Aunque existen estos y otros poemas sobre el aborto involuntario -los lectores podrían recurrir a la obra contemporánea de Dorothea Lasky o Douglas Kearney-, el poeta y crítico Sandeep Parmar argumentó en un Poesía ensayo de la revista que el aborto involuntario sigue siendo una «pérdida privada y no vista, casi invisible o tabú» y que los poemas sobre el aborto involuntario representan sólo una «nota menor en el canon de la escritura femenina». Comparto su sospecha, pero mi propia interpretación va más allá: Creo que el tabú es sólo una parte de la historia, y que otra parte es esa extraña invisibilidad de la experiencia del aborto espontáneo, incluso para uno mismo. Te dices a ti misma que estas cosas pasan, y vuelves a tu vida. Una parte de ti quiere recordar; otra parte quiere dejar que la pérdida se disuelva como la sangre en el agua.
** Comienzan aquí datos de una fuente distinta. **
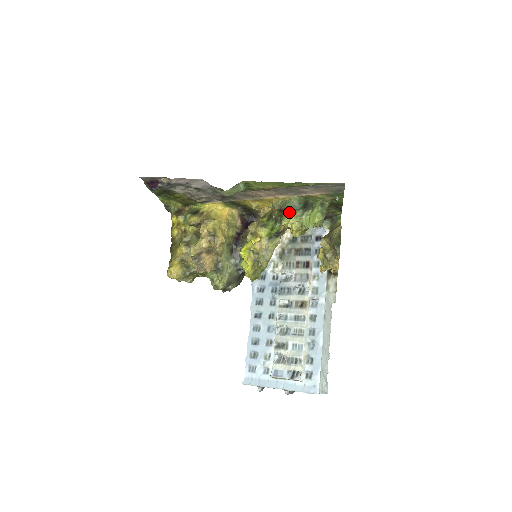
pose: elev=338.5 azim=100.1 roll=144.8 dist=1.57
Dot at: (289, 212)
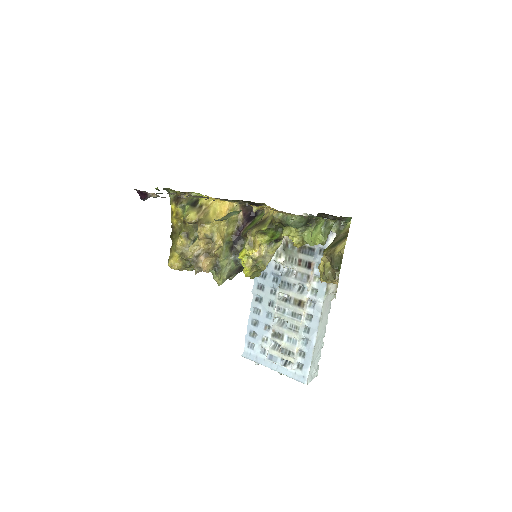
Dot at: occluded
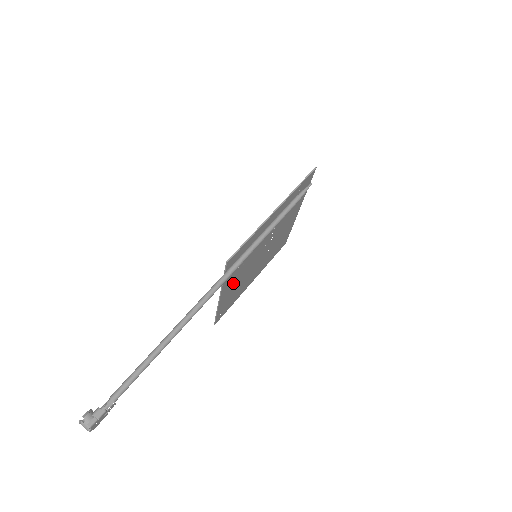
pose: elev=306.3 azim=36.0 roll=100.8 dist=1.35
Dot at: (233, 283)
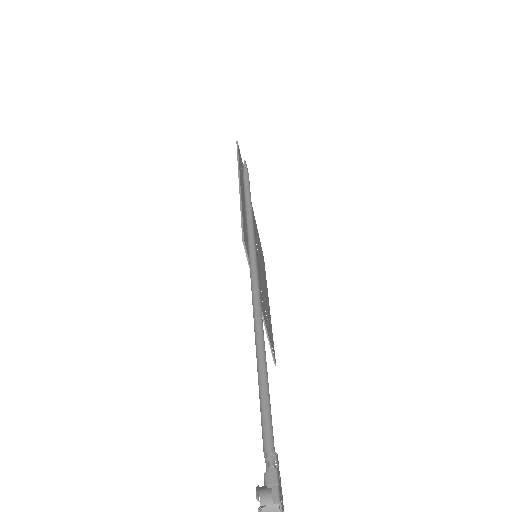
Dot at: (260, 292)
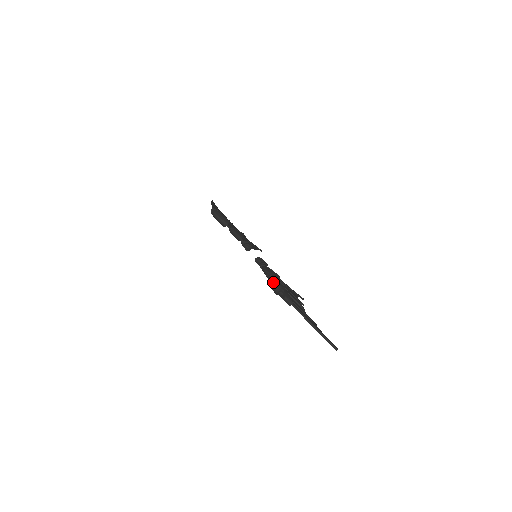
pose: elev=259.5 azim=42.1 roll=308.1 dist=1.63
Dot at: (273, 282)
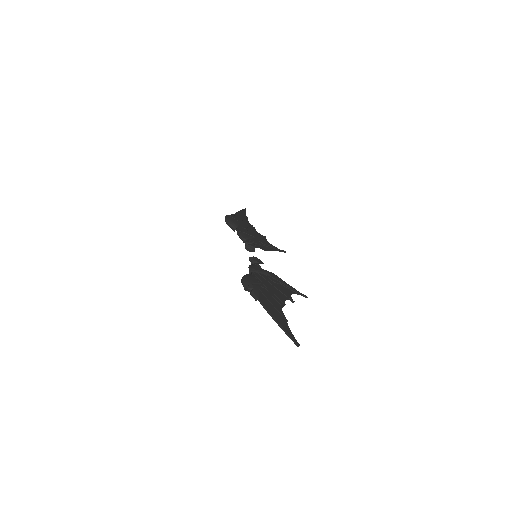
Dot at: (243, 278)
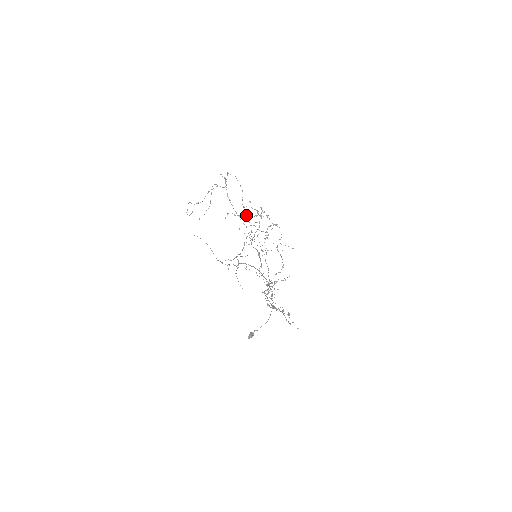
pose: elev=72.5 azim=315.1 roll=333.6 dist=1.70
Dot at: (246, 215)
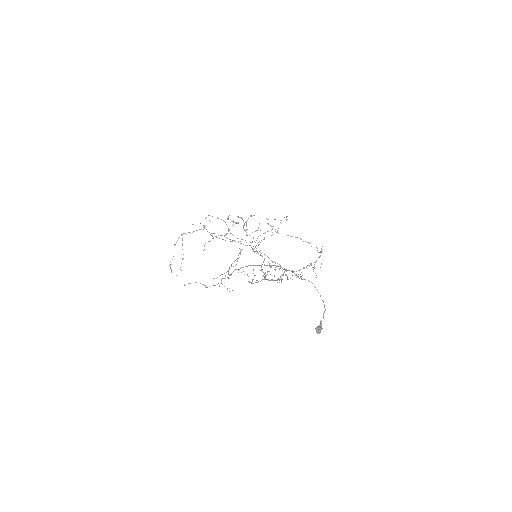
Dot at: (209, 232)
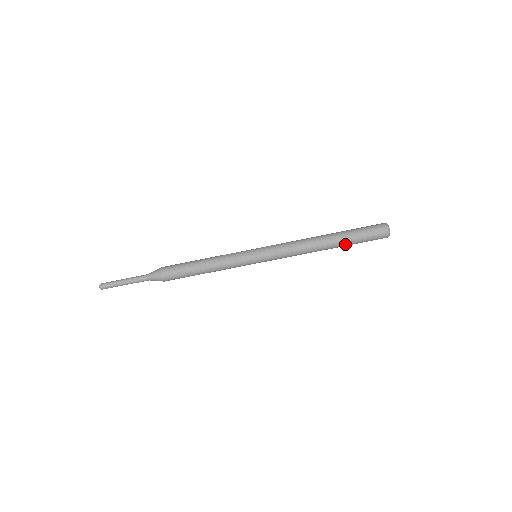
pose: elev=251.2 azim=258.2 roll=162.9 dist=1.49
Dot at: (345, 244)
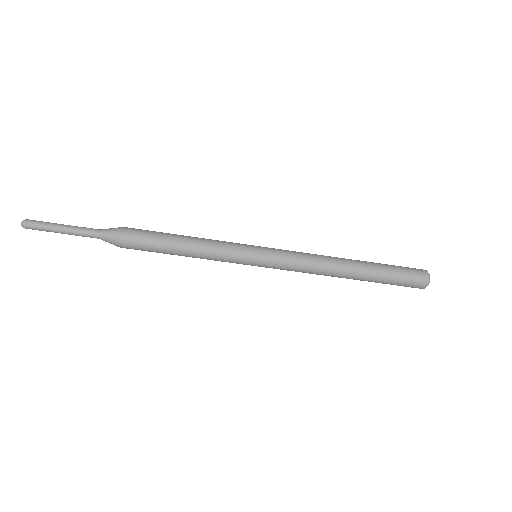
Dot at: (369, 281)
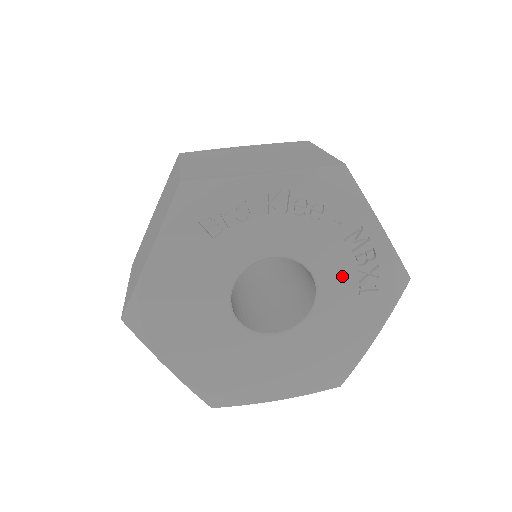
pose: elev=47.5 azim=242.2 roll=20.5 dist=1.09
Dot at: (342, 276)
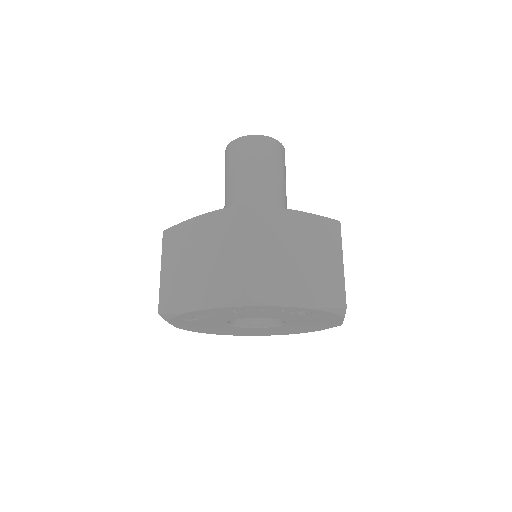
Dot at: (290, 316)
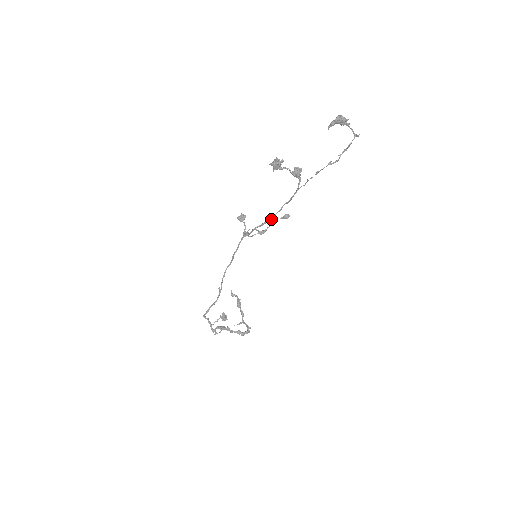
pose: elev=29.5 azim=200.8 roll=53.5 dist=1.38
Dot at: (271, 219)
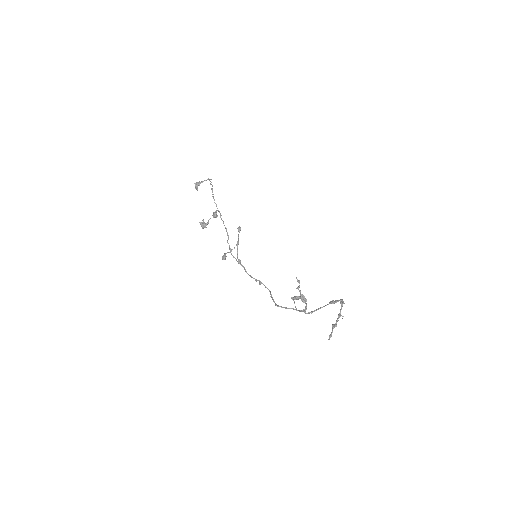
Dot at: occluded
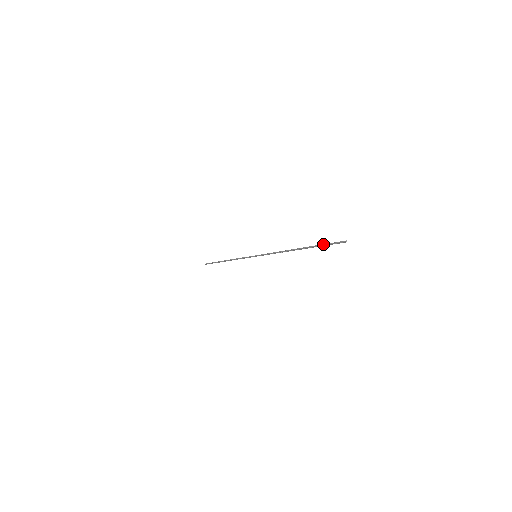
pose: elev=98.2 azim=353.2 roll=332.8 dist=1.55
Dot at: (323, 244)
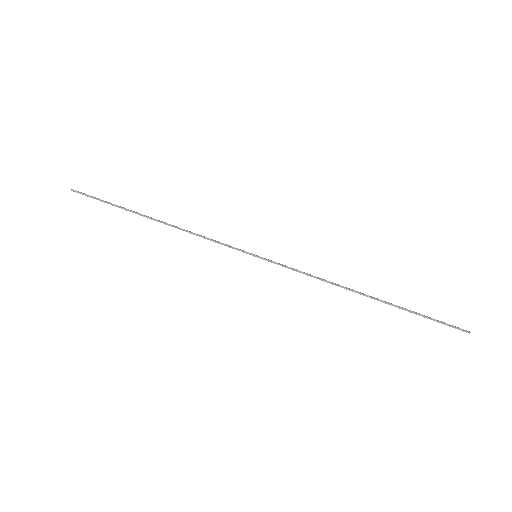
Dot at: (426, 316)
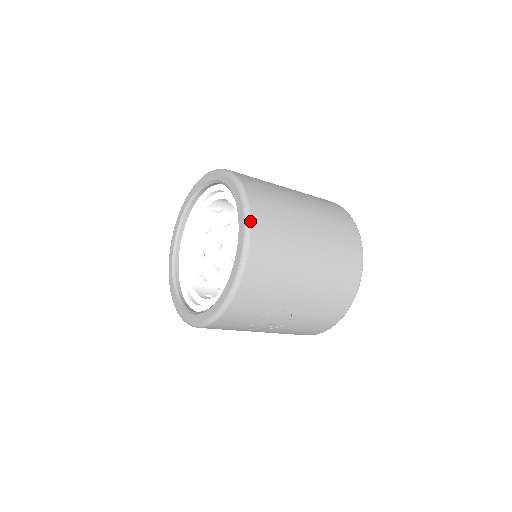
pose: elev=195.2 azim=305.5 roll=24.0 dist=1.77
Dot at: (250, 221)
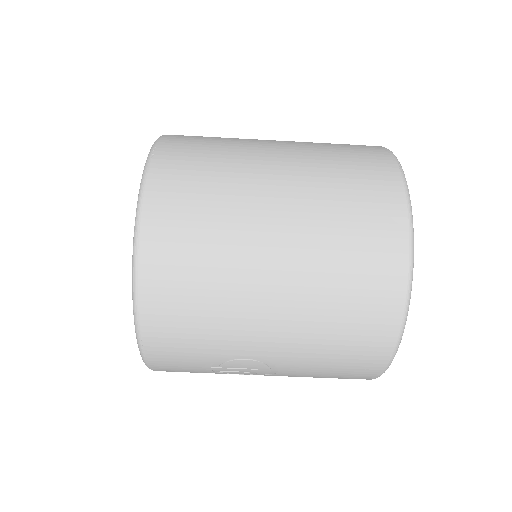
Dot at: (140, 228)
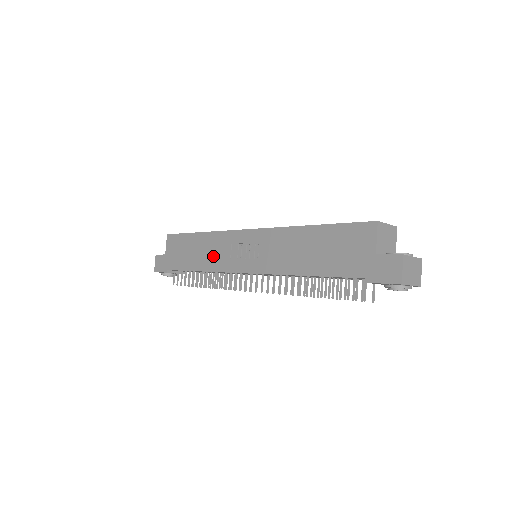
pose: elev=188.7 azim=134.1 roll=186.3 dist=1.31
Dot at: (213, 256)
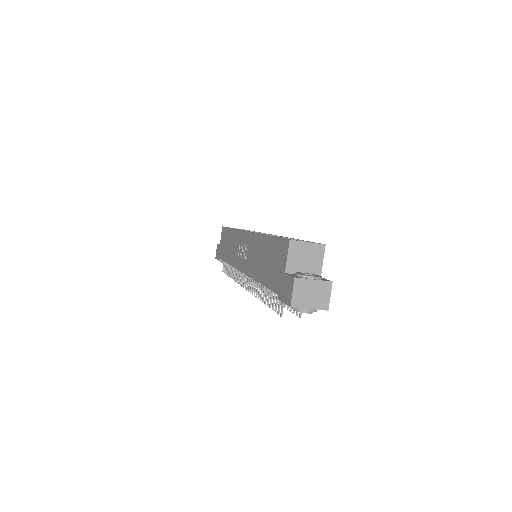
Dot at: (233, 252)
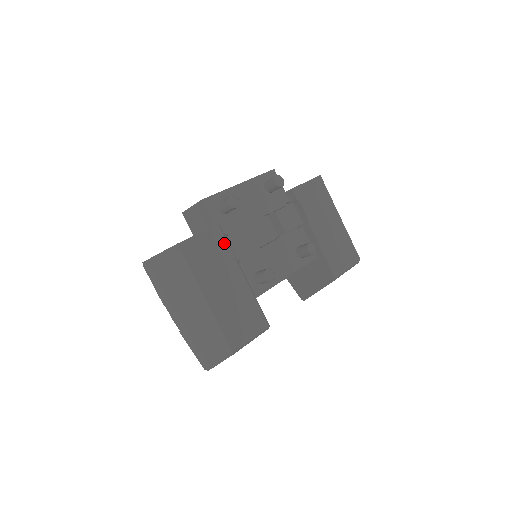
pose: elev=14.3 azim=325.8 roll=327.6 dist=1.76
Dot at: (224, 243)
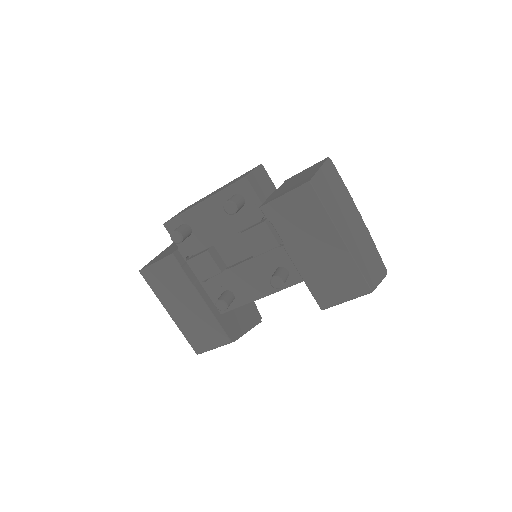
Dot at: (179, 271)
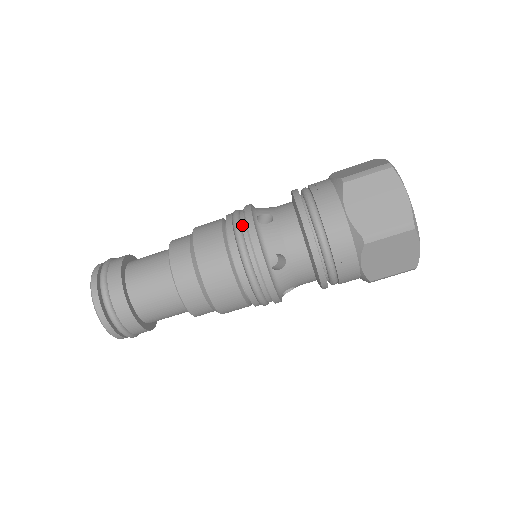
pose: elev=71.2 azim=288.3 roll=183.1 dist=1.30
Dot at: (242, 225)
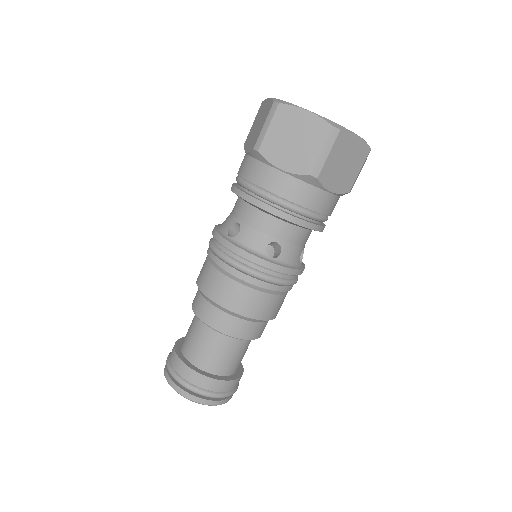
Dot at: occluded
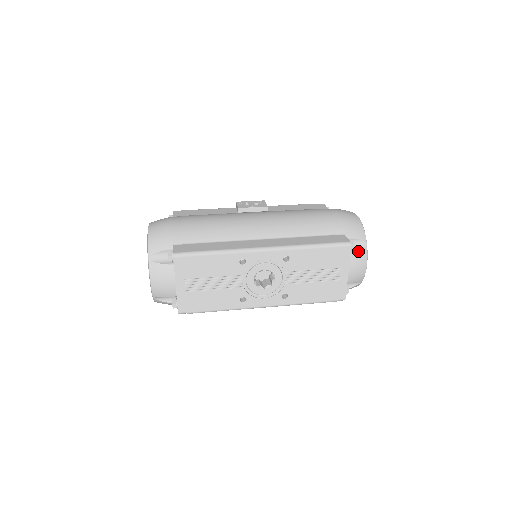
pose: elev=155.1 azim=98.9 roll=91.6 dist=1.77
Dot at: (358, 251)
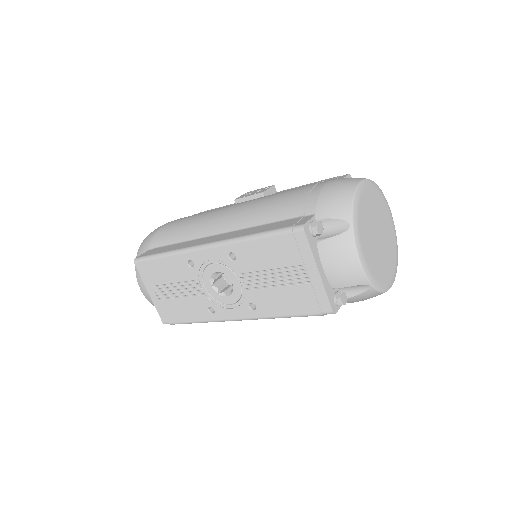
Dot at: (335, 237)
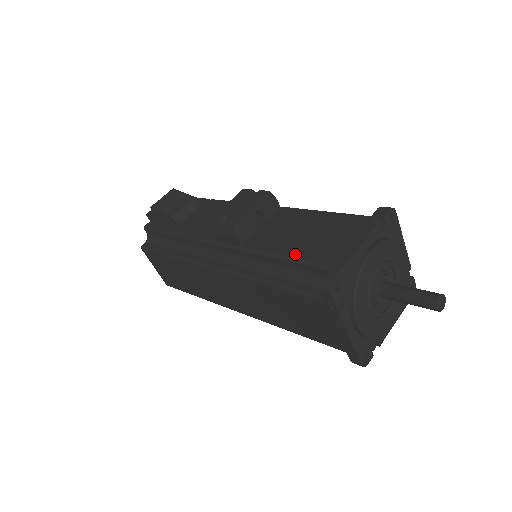
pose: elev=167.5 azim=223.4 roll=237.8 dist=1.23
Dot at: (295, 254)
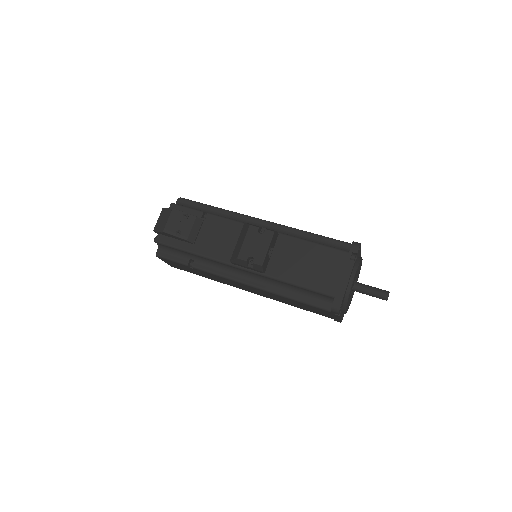
Dot at: (308, 284)
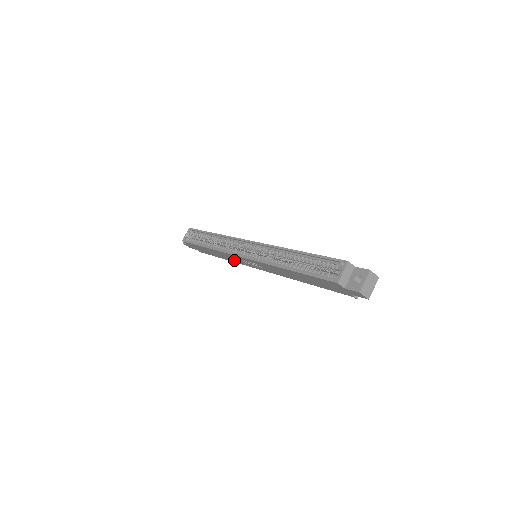
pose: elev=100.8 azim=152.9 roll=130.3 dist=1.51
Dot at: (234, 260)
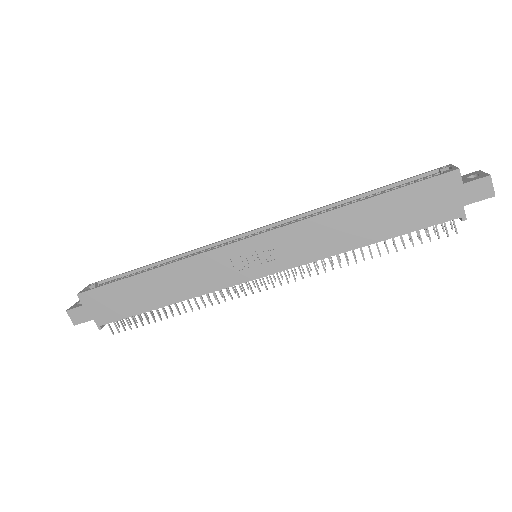
Dot at: (203, 283)
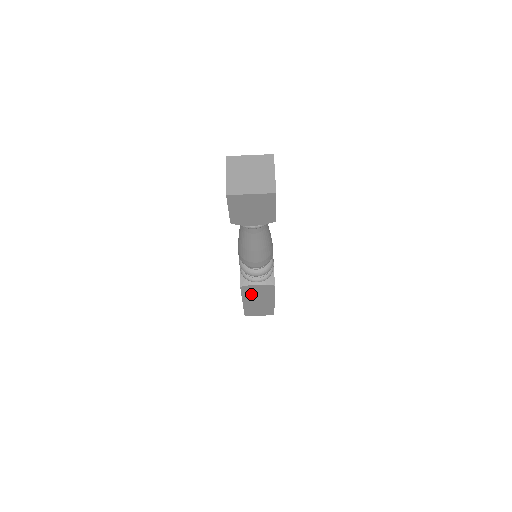
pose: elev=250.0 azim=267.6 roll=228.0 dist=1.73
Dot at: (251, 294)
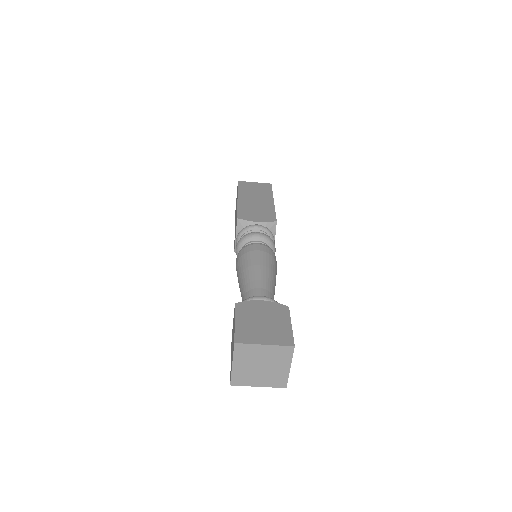
Dot at: occluded
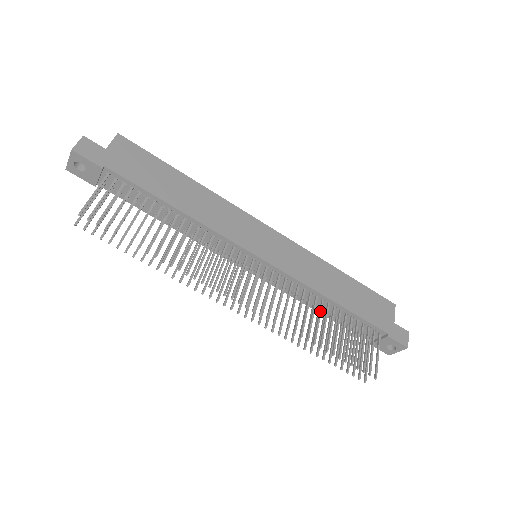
«Parliament Hill Fields», un poema de 1961 de Sylvia Plath, trata exactamente de esta tensión entre conmemorar y seguir adelante. Lo dirige a «ti», el abortado que perdió entre sus dos hijos:

En esta calva colina el nuevo año afila su filo.
Sin rostro y pálido como la porcelana
El cielo redondo sigue ocupándose de sus asuntos.
Tu ausencia es discreta;
Nadie puede decir lo que me falta.

Pero en el transcurso del poema, ella representa un intercambio: para volver a su hijo vivo y a su vida familiar en curso -la «casa iluminada»- debe apartarse de su pérdida, debe dejar que desaparezca de su conciencia.

Tu llanto se desvanece como el de un mosquito.
Te pierdo de vista en tu viaje ciego,
Mientras la hierba de los brezales brilla y los riachuelos de los husos
Se desenvuelven y se gastan. Mi mente corre con ellos,

en las huellas de los tacones, tanteando guijarros y tallos.
El día vacía sus imágenes
Como una copa o una habitación. El bucle de la luna blanquea,
Fino como la piel que cose una cicatriz.
Ahora, en la pared de la guardería,

Las plantas azules de la noche, la pequeña colina azul pálido
En la foto de cumpleaños de tu hermana empiezan a brillar.
Los pompones naranjas, los papiros egipcios
se iluminan. Cada oreja de conejo
El arbusto azul tras el cristal

Exhala un nimbo índigo,
Una especie de globo de celofán.
Los viejos posos, las viejas dificultades me llevan a la esposa.
Las gaviotas se endurecen en su fría vigilia en la penumbra;
Entro en la casa iluminada.

En el corazón del poema de Plath -y del de Clifton, y de los dos poemas de Olds «A nuestra abortada»- está el impulso de dirigirse a la persona perdida incluso cuando la pérdida se desvanece. Y utilizan la herramienta poética perfecta para hacerlo: el «apóstrofe», o la dirección a una entidad no presente. (No es lo mismo que la puntuación.) Me di cuenta, leyendo estos poemas, de que esto era lo que había querido en primer lugar: una forma de preguntar: ¿Quién eres, quién eras, quién podrías haber sido? ¿Existes siquiera?

Al principio usando usted para mi pérdida no me parecía correcto, ni personal ni políticamente. Pero la poesía me permitió alcanzar un «tú» ambiguo, aunque sólo fuera para dejarlo pasar. Y al hacerlo, yo -como los escritores de poemas sobre el aborto espontáneo que me precedieron- pude sentir esta pérdida como algo real y significativo.

Decir «tú» a una cosa perdida en un poema es reconocerla, mantenerla cerca durante el tiempo que sea necesario y despedirla cuando estés listo, incluso si no tienes ni idea de qué es esa cosa, o si ha existido alguna vez.